1) Tasa de egresados sobre ingresados
2) Promedio de los egresados
3) Tiempo promedio de los egresados en las cursadas
4) Total ausencia de mensajes de ideología adoctrinante
5) Excelencia docente medida por evaluaciones periódicas
6) Seguimiento profesional de los egresados para medir la utilidad de los que Universidad les enseñó
7) El servicio de prestación universitaria no puede ser interrumpido porque tampoco se interrumpen los pagos que la sociedad hace para solventarlo
8) Evidencias de la productividad docente, medida por el rendimiento comparado que tiene los alumnos estresados de universidades similares a las argentinas como mínimo de países de la región
9) Ausencia completa de actividad política en los claustros: la sociedad no tiene por qué pagar las veleidades dirigenciales de los estudiantes, que podrán despuntar esa vocación fuera de las aulas y a su costo
10) Dedicación exclusiva de docentes y alumnos a la tarea de enseñar y aprender.

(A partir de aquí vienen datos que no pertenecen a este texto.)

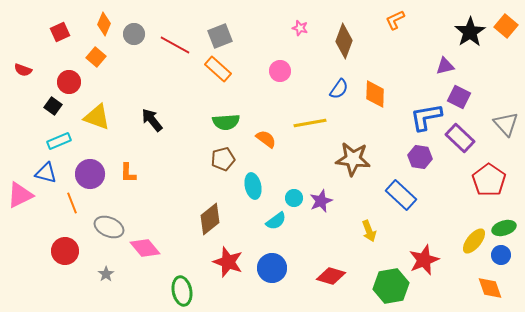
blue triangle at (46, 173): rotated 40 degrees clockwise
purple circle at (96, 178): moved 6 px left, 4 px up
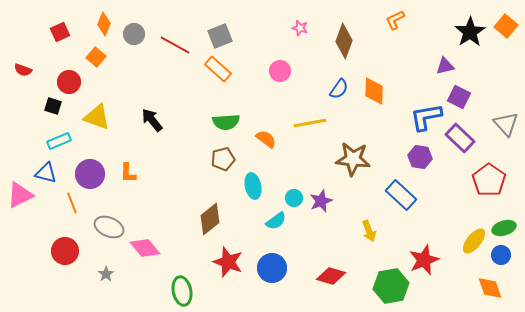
orange diamond at (375, 94): moved 1 px left, 3 px up
black square at (53, 106): rotated 18 degrees counterclockwise
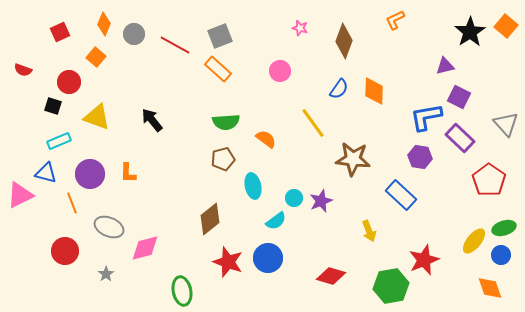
yellow line at (310, 123): moved 3 px right; rotated 64 degrees clockwise
pink diamond at (145, 248): rotated 64 degrees counterclockwise
blue circle at (272, 268): moved 4 px left, 10 px up
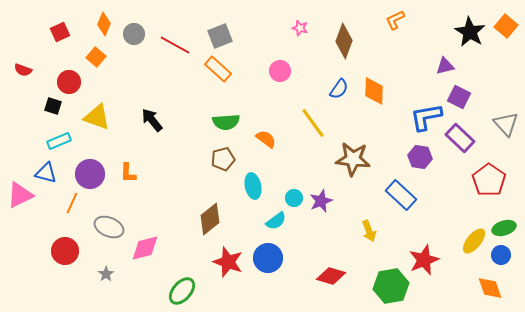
black star at (470, 32): rotated 8 degrees counterclockwise
orange line at (72, 203): rotated 45 degrees clockwise
green ellipse at (182, 291): rotated 52 degrees clockwise
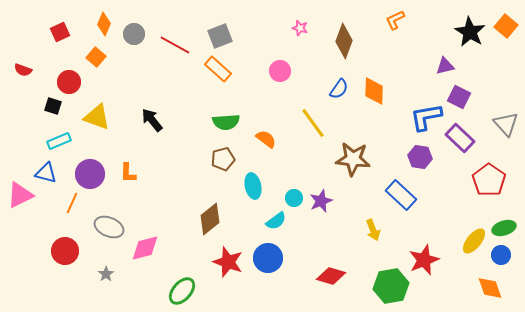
yellow arrow at (369, 231): moved 4 px right, 1 px up
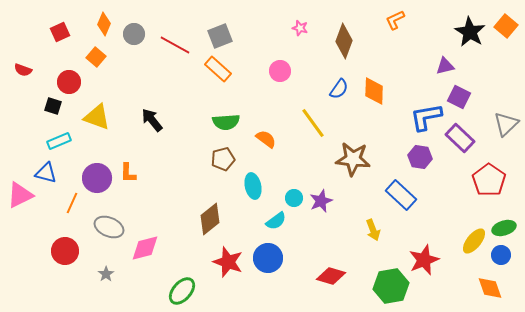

Bajo estas condiciones el gobierno -cuya principal responsabilidad es la de administrar los dineros que la sociedad le confía- podrá financiar a las universidades que cumplan con la premisa de formar ciudadanos libres y útiles para el futuro.
Es más, el presupuesto que habría sido asignado a quienes no cumplen las premisas, podría ser proporcionalmente repartido entre las universidades que sí las cumplen.
Como se ve quienes insisten en presentar esta discusión como un enfrentamiento entre quienes defienden la educación pública y los que quieren abolirla, esconden, en realidad, otras motivaciones: que no se les corte el chorro de anabólicos del que vivieron a costa del pueblo durante décadas mientras lo mantenían engañado diciéndole que ellos eran los adalides que defendían el derecho de que “los pibes” estudien: nadie quiere impedir que “los pibes” estudien. Lo que se quiere evitar es el robo de los dineros de todos y que esos fondos terminen arreglándole la vida a unos pocos y cumpliéndole el “sueño” a “pibes” que, en lugar de estudiar, quieren tener un entrenamiento gratuito como futuros dirigentes políticos.
A los argentinos les cuesta mucho que unos pocos se den esos lujos. Es muy caro sostener una universidad que en lugar de ser un lugar para enseñar y aprender sea una tribuna de adoctrinamiento y un semillero de burócratas. Si quieren llamar “estar en contra de la educación pública” a cortar el chorro de esas irregularidades, que lo hagan: el deber del estadista responsable es cuidar el destino de un dinero que no es suyo, aun cuando se enojen parte de aquellos a los que está protegiendo.